(Extracted page text data)

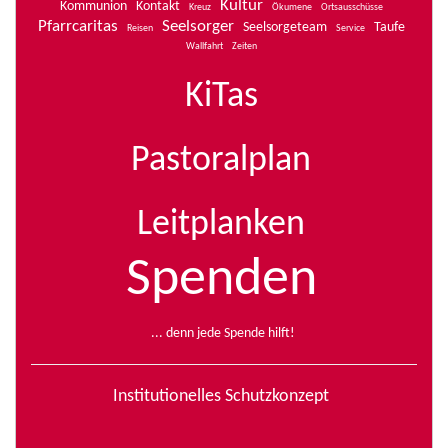
Kultur
Kommunion
Kontakt
Kreuz
Ökumene
Ortsausschüsse
Pfarrcaritas
Seelsorger
Seelsorgeteam
Taufe
Reisen
Service
Wallfahrt
Zeiten
KiTas
Pastoralplan
Leitplanken
Spenden
... denn jede Spende hilft!
Institutionelles Schutzkonzept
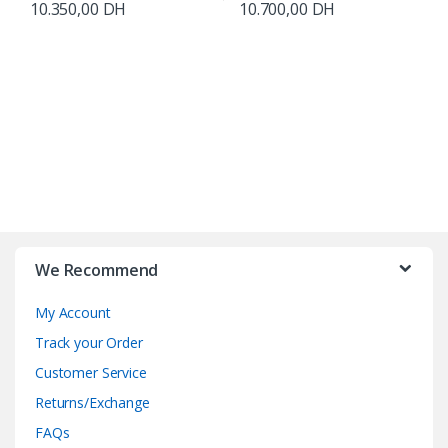
10.350,00
DH
10.700,00
DH
B
r
We Recommend
a
My Account
n
Track your Order
d
Customer Service
Returns/Exchange
s
FAQs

_Job_
Once the pictures are removed, write out all of the entries above exactly.

_Your solution_
Kultur
Kommunion
Kontakt
Kreuz
Ökumene
Ortsausschüsse
Pfarrcaritas
Seelsorger
Seelsorgeteam
Taufe
Reisen
Service
Wallfahrt
Zeiten
KiTas
Pastoralplan
Leitplanken
Spenden
... denn jede Spende hilft!
Institutionelles Schutzkonzept
10.350,00
DH
10.700,00
DH
B
r
We Recommend
a
My Account
n
Track your Order
d
Customer Service
Returns/Exchange
s
FAQs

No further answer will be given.